Publications

Suspensions of plasmonic nanoparticles can diffract optical beams due to the combination of thermal lensing and self-phase modulation. Here, we demonstrate extremely efficient optical continuous wave (CW) beam switching across the visible range in optimized suspensions of 5-nm Au and Ag nanoparticles in non-polar solvents, such as hexane and decane. On-axis modulation of greater than 30 dB is achieved at incident beam intensities as low as 100 W/cm2 with response times under 200 μs, at initial solution transparency above 70%. No evidence of laser-induced degradation is observed for the highest intensities used. Numerical modeling of experimental data reveals thermo-optic coefficients of up to −1.3 × 10−3 /K, which, to our knowledge, is the highest observed to date in such nanoparticle suspensions.

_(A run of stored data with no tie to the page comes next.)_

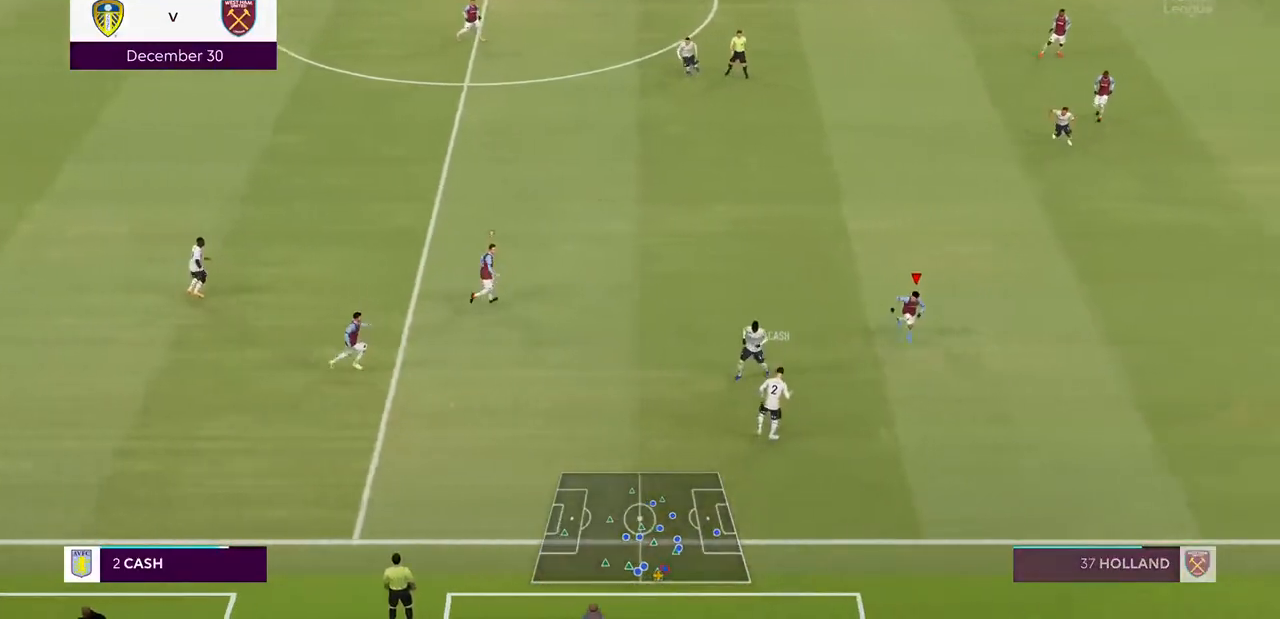
{"dt_ms": 500, "buttons": ["L2", "R2"], "left_stick": "center", "right_stick": "center", "events": [[200, "left_stick", "down-left"], [400, "left_stick", "left"], [500, "left_stick", "center"]]}
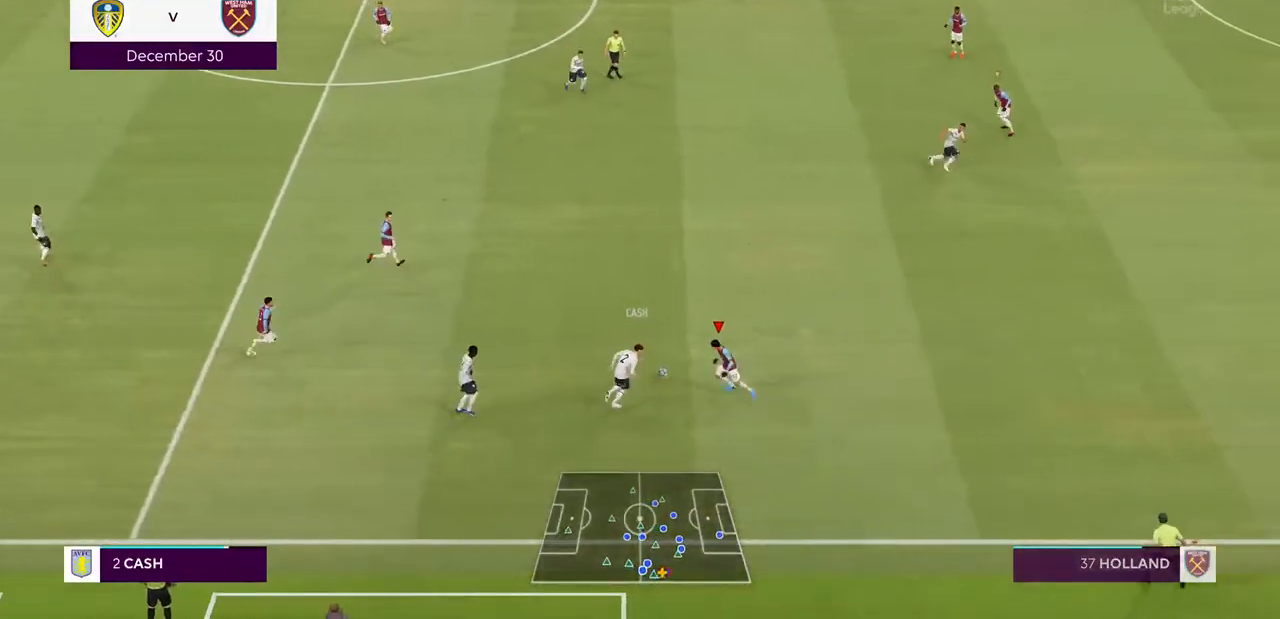
{"dt_ms": 500, "buttons": ["R2"], "left_stick": "right", "right_stick": "center", "events": [[167, "left_stick", "right"], [400, "L2", "up"]]}
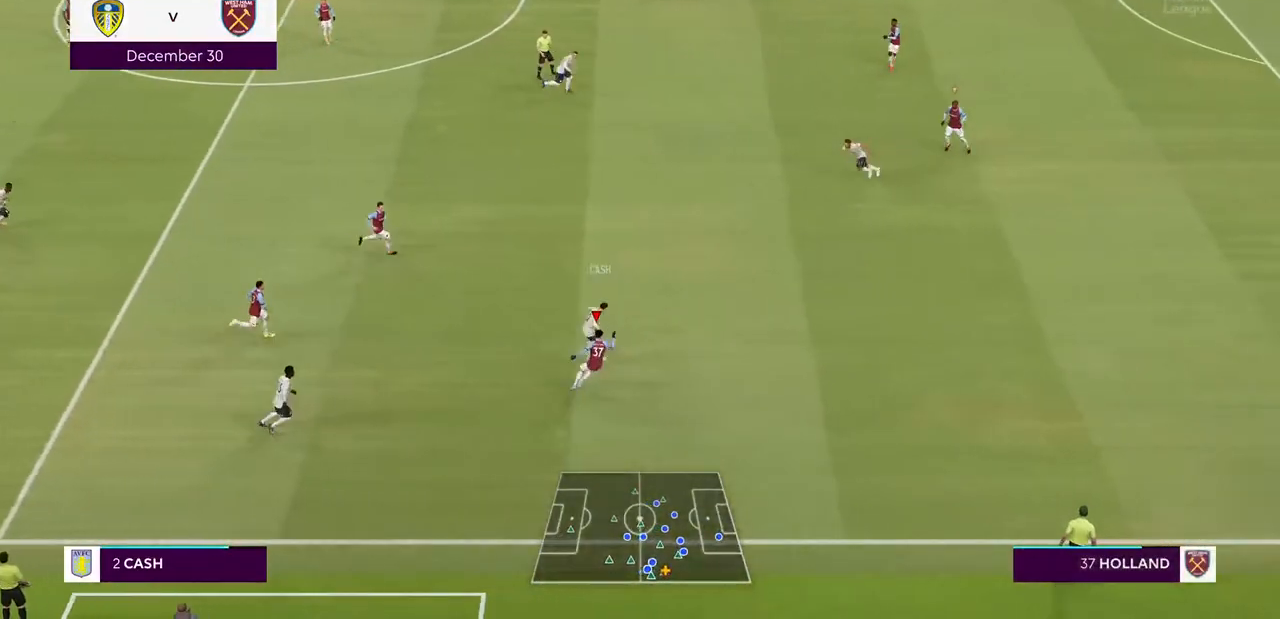
{"dt_ms": 500, "buttons": ["R2"], "left_stick": "down-right", "right_stick": "center", "events": [[200, "L1", "down"], [200, "left_stick", "down-right"], [367, "L1", "up"]]}
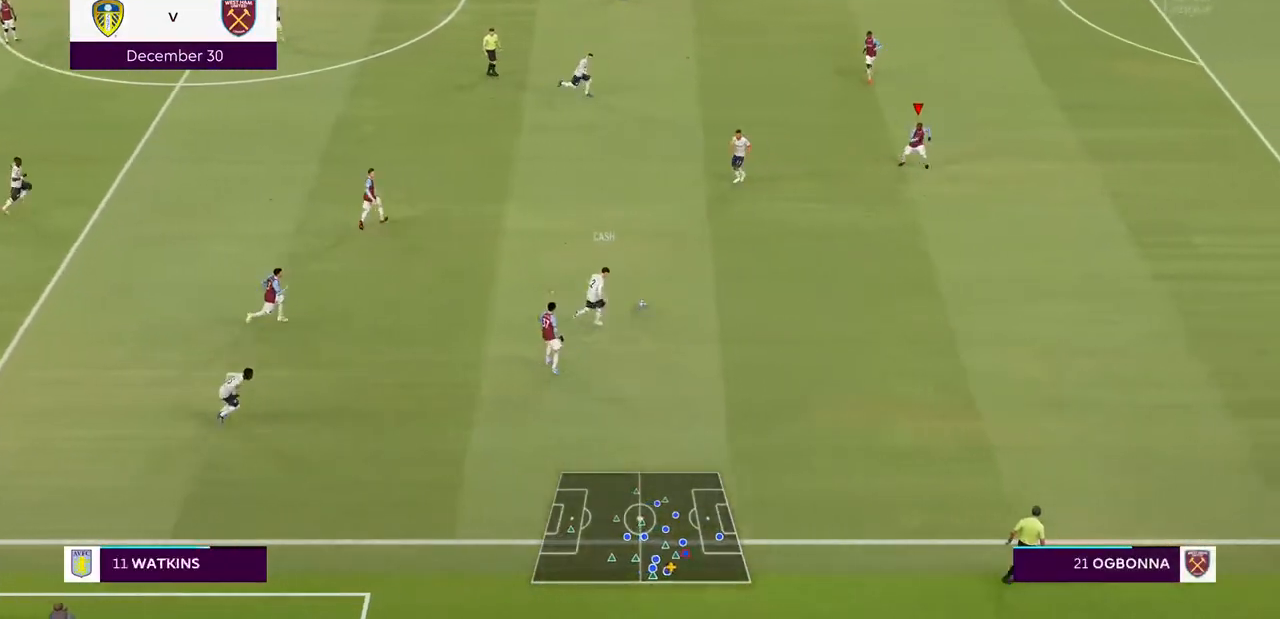
{"dt_ms": 500, "buttons": ["L2", "R2"], "left_stick": "down", "right_stick": "center", "events": [[167, "left_stick", "down"], [300, "L2", "down"]]}
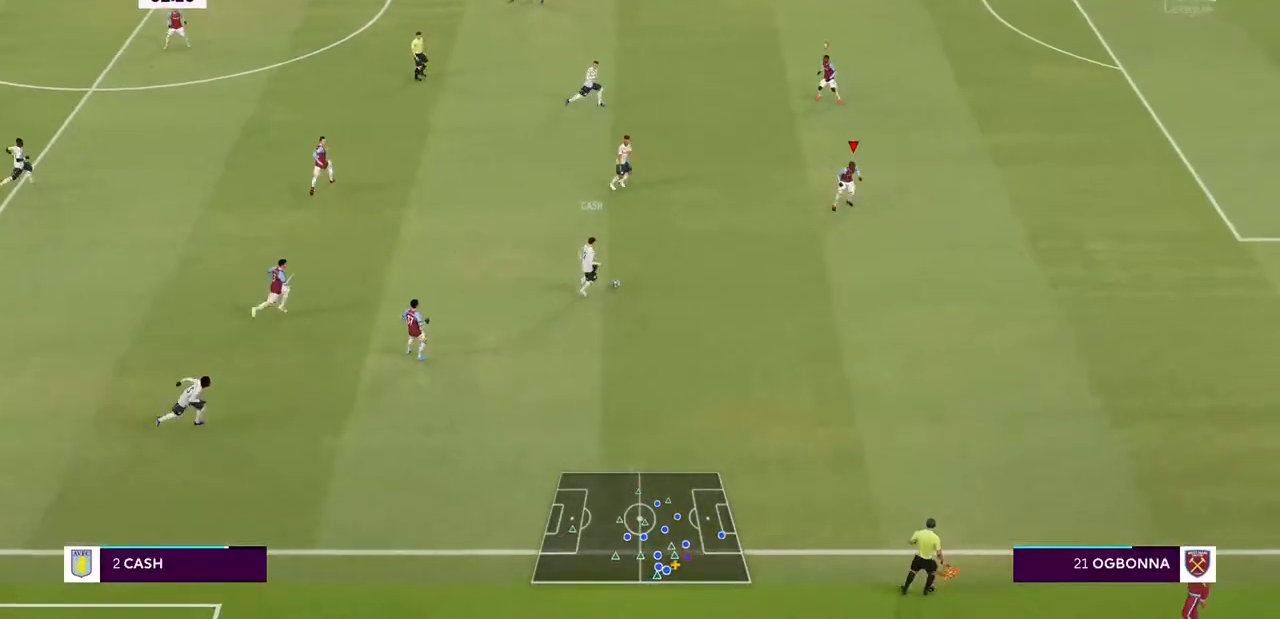
{"dt_ms": 500, "buttons": ["CIRCLE", "L2", "R2"], "left_stick": "left", "right_stick": "center", "events": [[100, "left_stick", "down-left"], [333, "left_stick", "left"], [433, "CIRCLE", "down"]]}
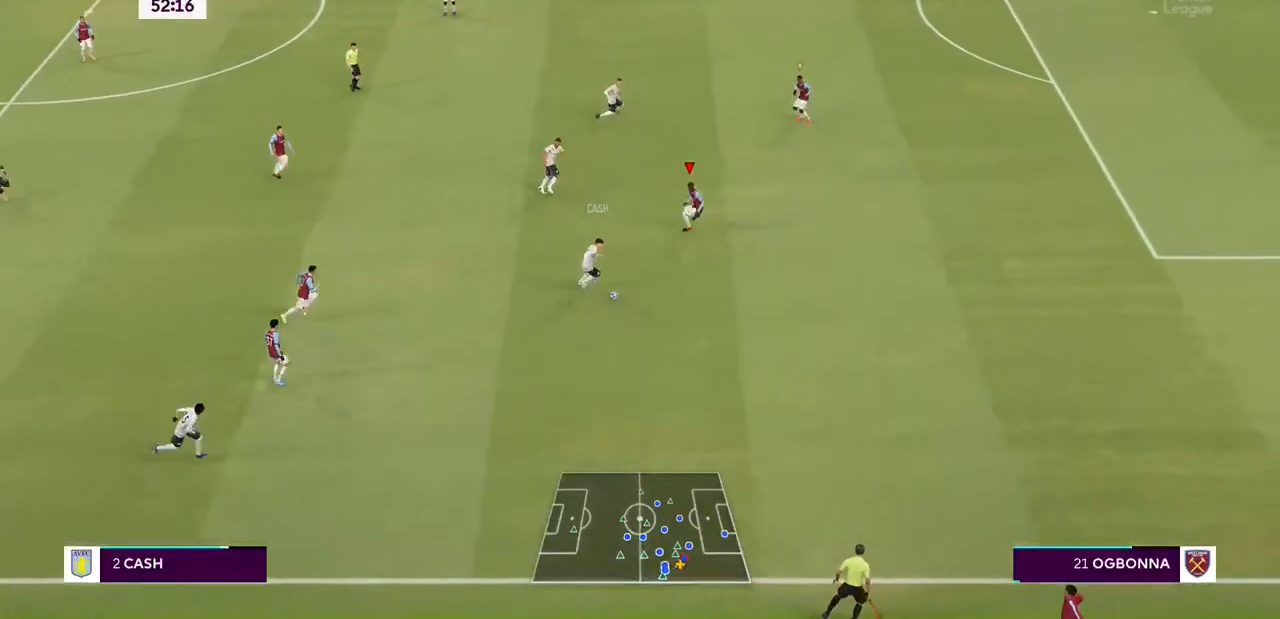
{"dt_ms": 500, "buttons": ["R2"], "left_stick": "down-right", "right_stick": "center", "events": [[100, "left_stick", "center"], [133, "CIRCLE", "up"], [133, "L2", "up"], [333, "left_stick", "down-right"]]}
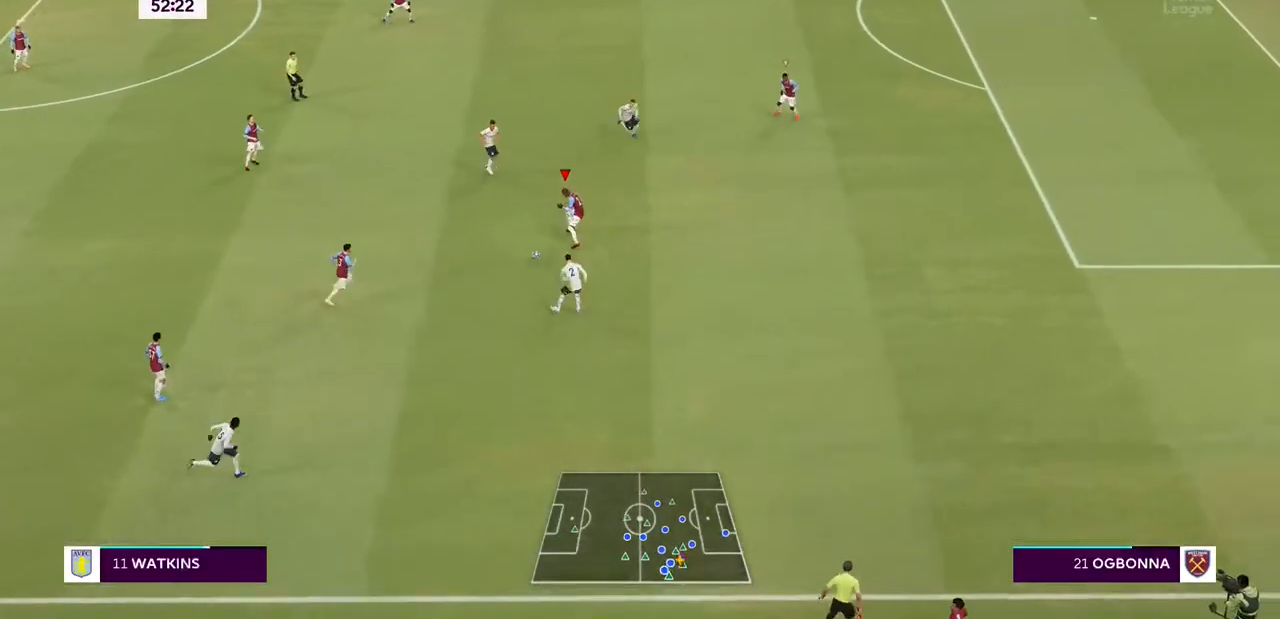
{"dt_ms": 500, "buttons": ["R2"], "left_stick": "center", "right_stick": "center", "events": [[200, "left_stick", "down"], [267, "L1", "down"], [333, "left_stick", "left"], [400, "left_stick", "center"], [500, "L1", "up"]]}
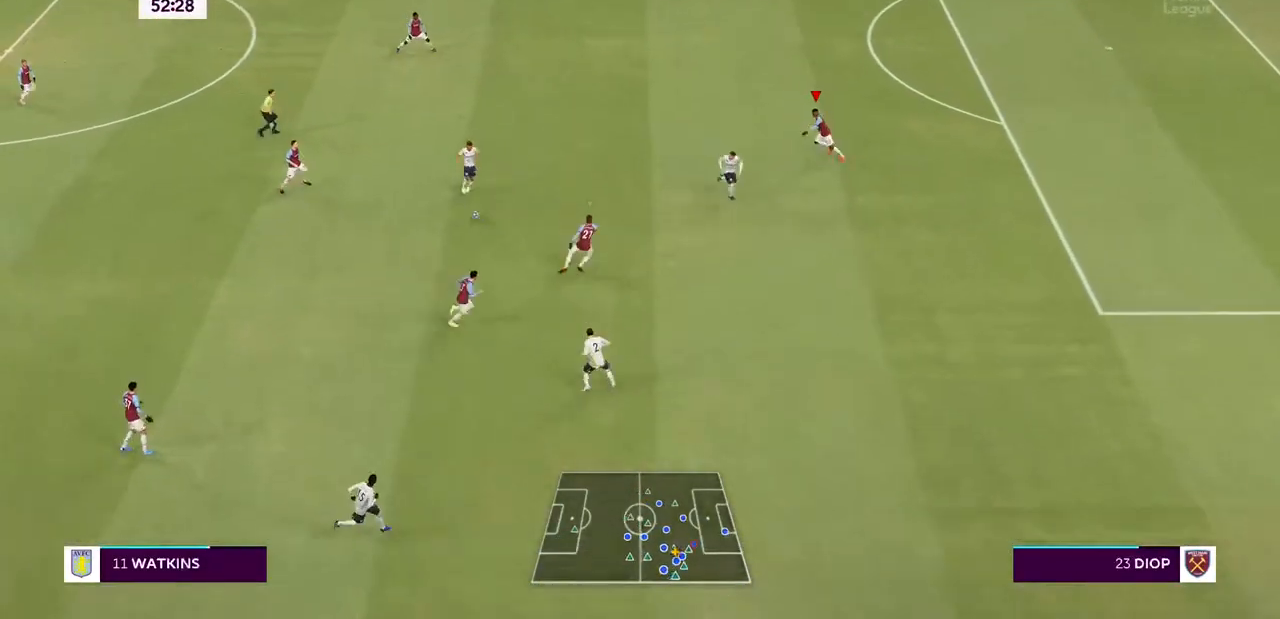
{"dt_ms": 500, "buttons": ["R2"], "left_stick": "down-left", "right_stick": "center", "events": [[100, "left_stick", "left"], [433, "left_stick", "down-left"]]}
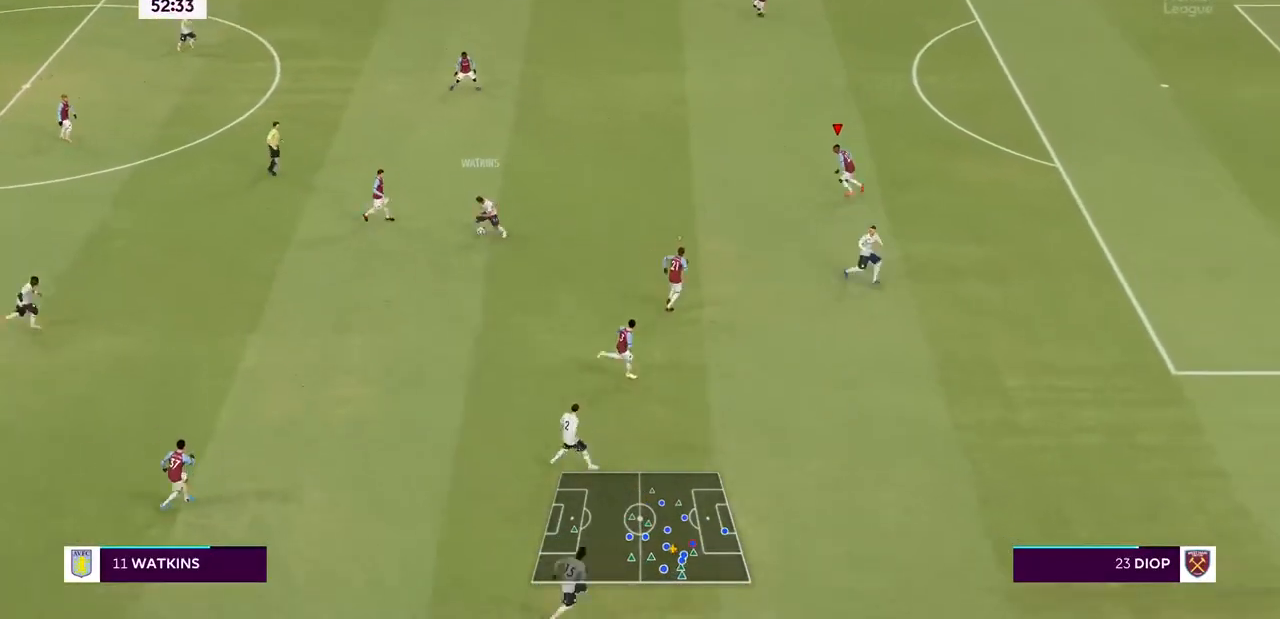
{"dt_ms": 500, "buttons": ["R2"], "left_stick": "down-left", "right_stick": "center", "events": []}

Electrically controlled micron-scale liquid lenses have been designed, fabricated and demonstrated, that provide both adjustable focusing and beam steering, with the goal of applying them to optogenetic in vivo mapping of brain activity with single cell resolution. The liquid lens is formed by the interface between two immiscible liquids which are contained in a conically tapered lens cavity etched into a fused silica substrate. Interdigitated electrodes have been patterned along the sidewall of the taper to control the liquid lens curvature and tilt. Microlenses with apertures ranging in size from 30 to 80 μm were fabricated and tunable focusing ranging from 0.25 to 3 mm and beam steering of ± 1 degree have been demonstrated.